Der Avatar wird zum zweiten Ich
Das erklären sich Fachleute auch mit einer Tendenz zu "raffinierter Monetarisierung" aufseiten der Anbieter. Die meisten Apps ließen sich zwar gratis installieren, verführten jedoch zu In-App-Käufen. Belgien stufe inzwischen etwa Beutekisten, die man kaufen müsse, ohne zu wissen, was sich darin befinde, als Glücksspiel ein, erklärt der Bereichsleiter Untersuchungen der Stiftung Warentest, Holger Brackemann. Es brauche klare und nachvollziehbare Bezahlmodelle, aber: "Eine konsequente Überwachung dieses Marktes fehlt."

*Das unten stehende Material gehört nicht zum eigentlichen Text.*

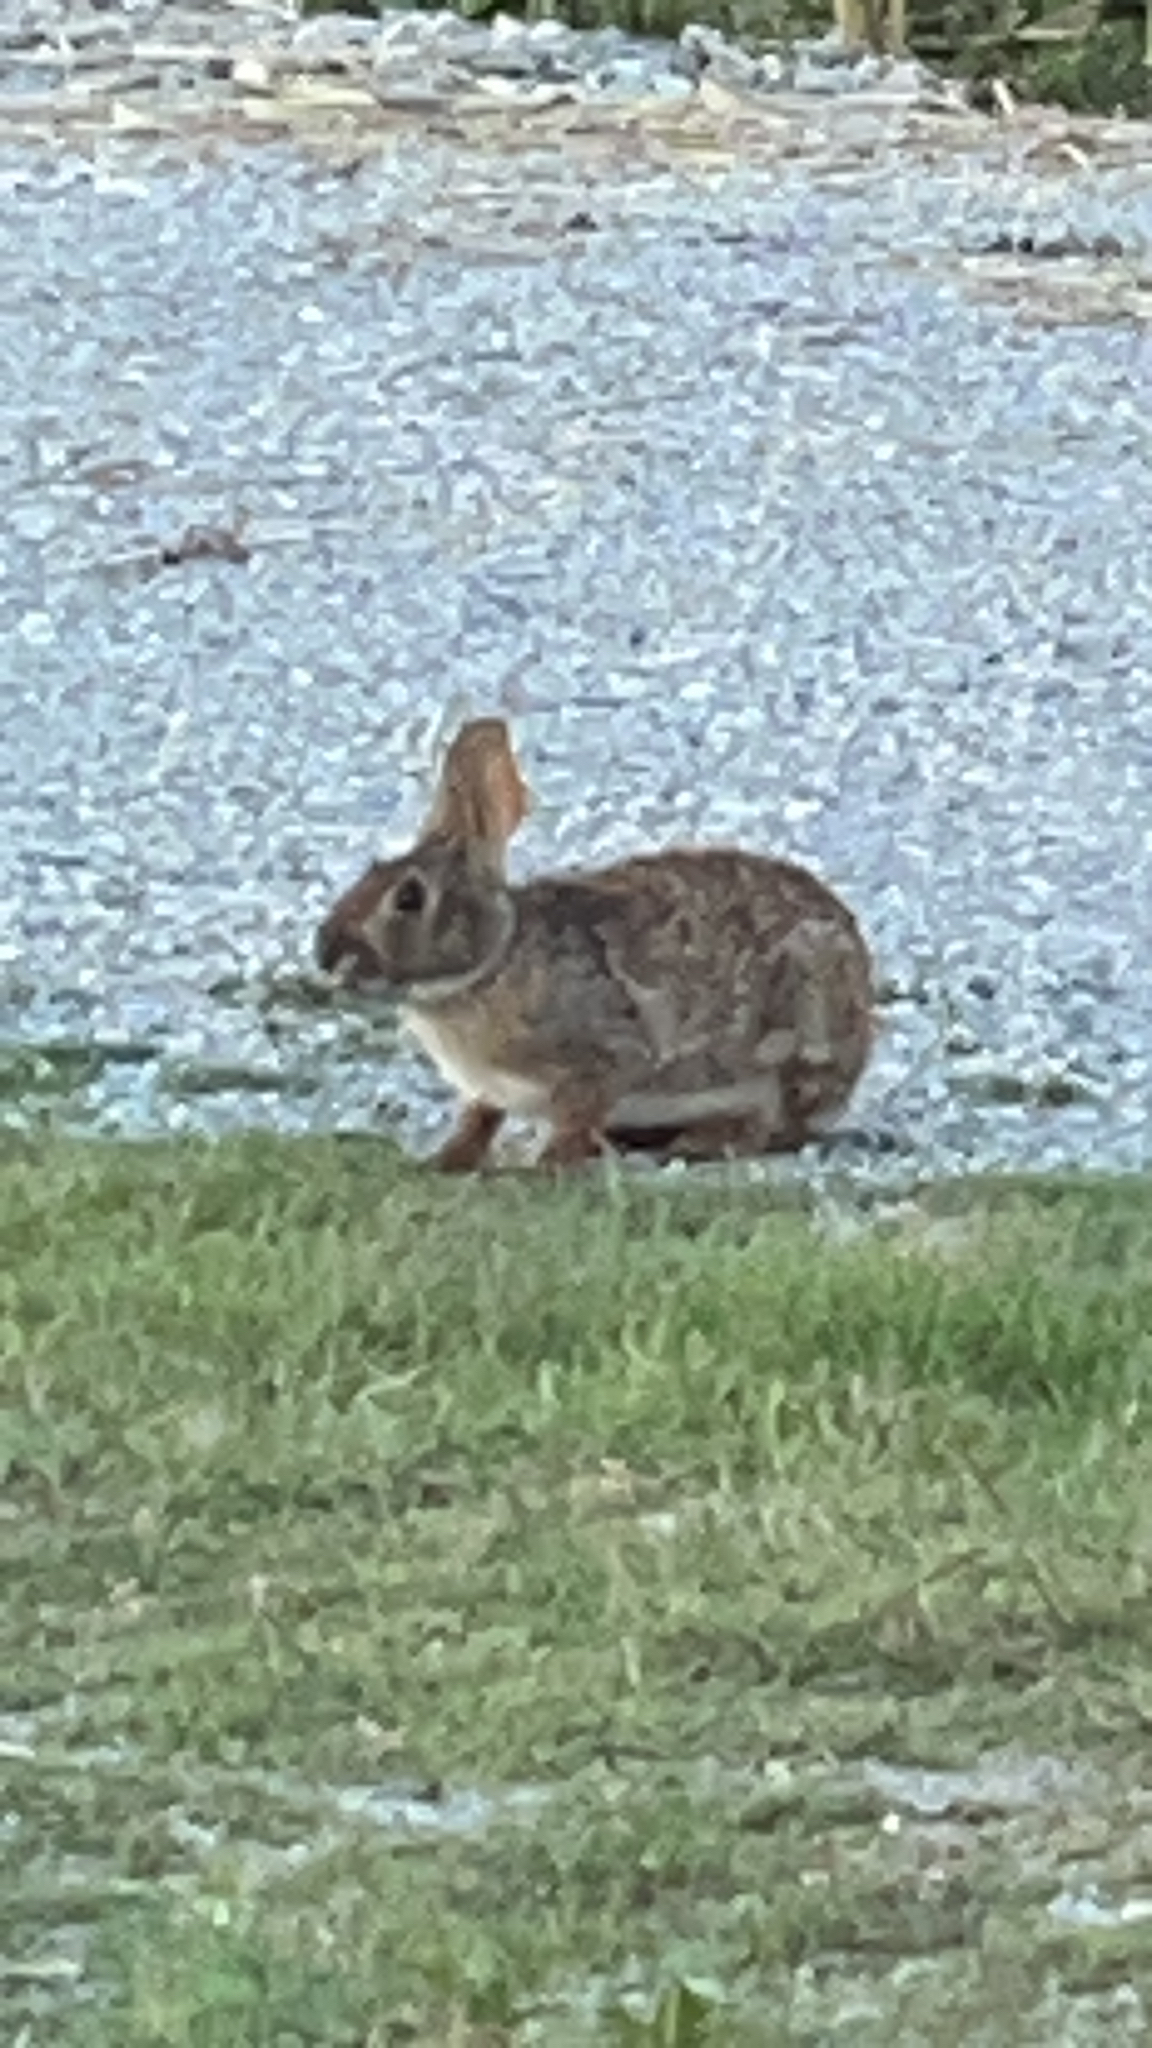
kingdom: Animalia
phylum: Chordata
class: Mammalia
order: Lagomorpha
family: Leporidae
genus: Sylvilagus
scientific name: Sylvilagus floridanus
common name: Eastern cottontail
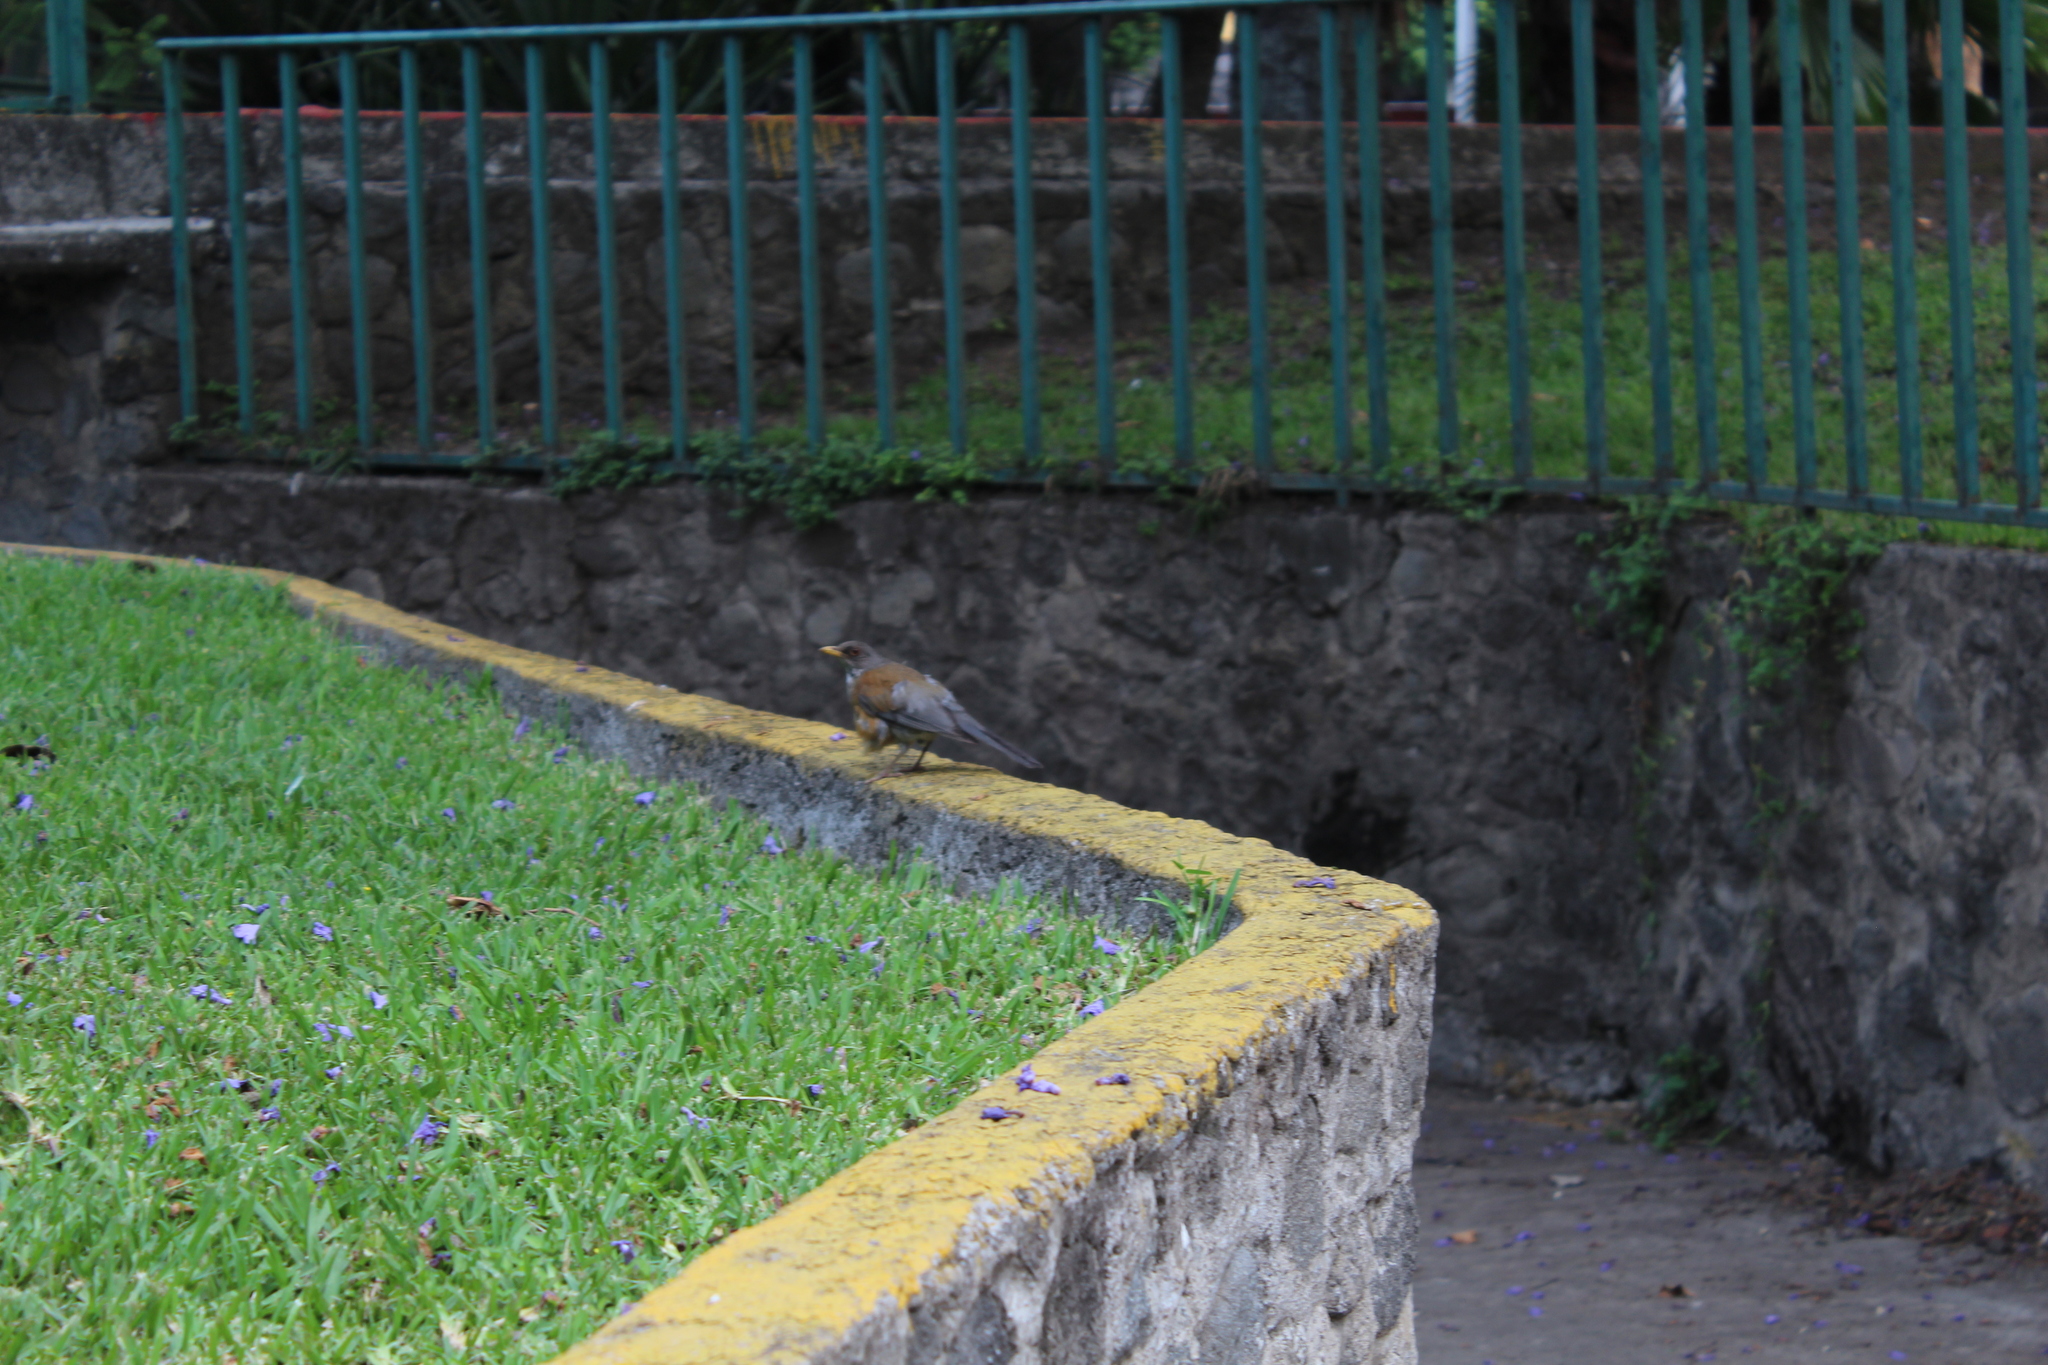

Entscheidend ist laut Psychiater te Wildt indes nicht allein, wie lange jemand spielt. Betroffene versuchten oft vergeblich, den Konsum einzuschränken. "Darüber hinaus geht es um Entzugserscheinungen, also negative Stimmung bis hin zu psychophysiologischen Reaktionen", sagte er der "Süddeutschen Zeitung".
Avatare werden Teil der Identität
Süchtige bauten sich über Jahre eine Figur auf, auf die sie stolz seien und mit der sie viel Zeit verbrächten, erklärt der Experte. "Die einzige Unterbrechung ist der Schlaf. Gegessen wird vor dem Computer, aufgestanden nur noch zur Toilette". Manche legten sich sogar einen Katheter oder platzieren einen Eimer am Spieltisch. "Wenn so jemand seinen Avatar verliert, verliert er einen großen Teil der eigenen Identität."
Viele Betroffene vernachlässigten soziale Beziehungen sowie Schule und Ausbildung, so te Wildt. "Und sie verwahrlosen. Erst wäscht man sich seltener, irgendwann stapeln sich im Zimmer die schimmeligen Pizzakartons." In der Online-Welt hätten sie jedoch das Gefühl, so sein zu können, wie sie sein wollten, und sähen sich mit weniger Widerständen und Mühsal konfrontiert.
Leben ohne Internet wäre nicht sinnvoll
Die Therapie am Ammersee setze zunächst auf Entzug, dann auf eine stundenweise Annäherung an digitale Medien. "Es geht darum, von dem Format, was in die Sucht geführt hat, Abstand zu nehmen, nicht vom Internet komplett", betont der Mediziner. Viele nähmen von ihrem Avatar regelrecht Abschied: "Wie eine Beerdigung. Mit Weinen und Abschiedsreden."
Wichtig sei auch, die Perspektive nach dem Klinikaufenthalt zu prüfen: Wenn jemand danach "in dieselbe verwahrloste Studentenhöhle" zurückkehre, ohne Freundeskreis, "dann ist der Rückfall vorprogrammiert".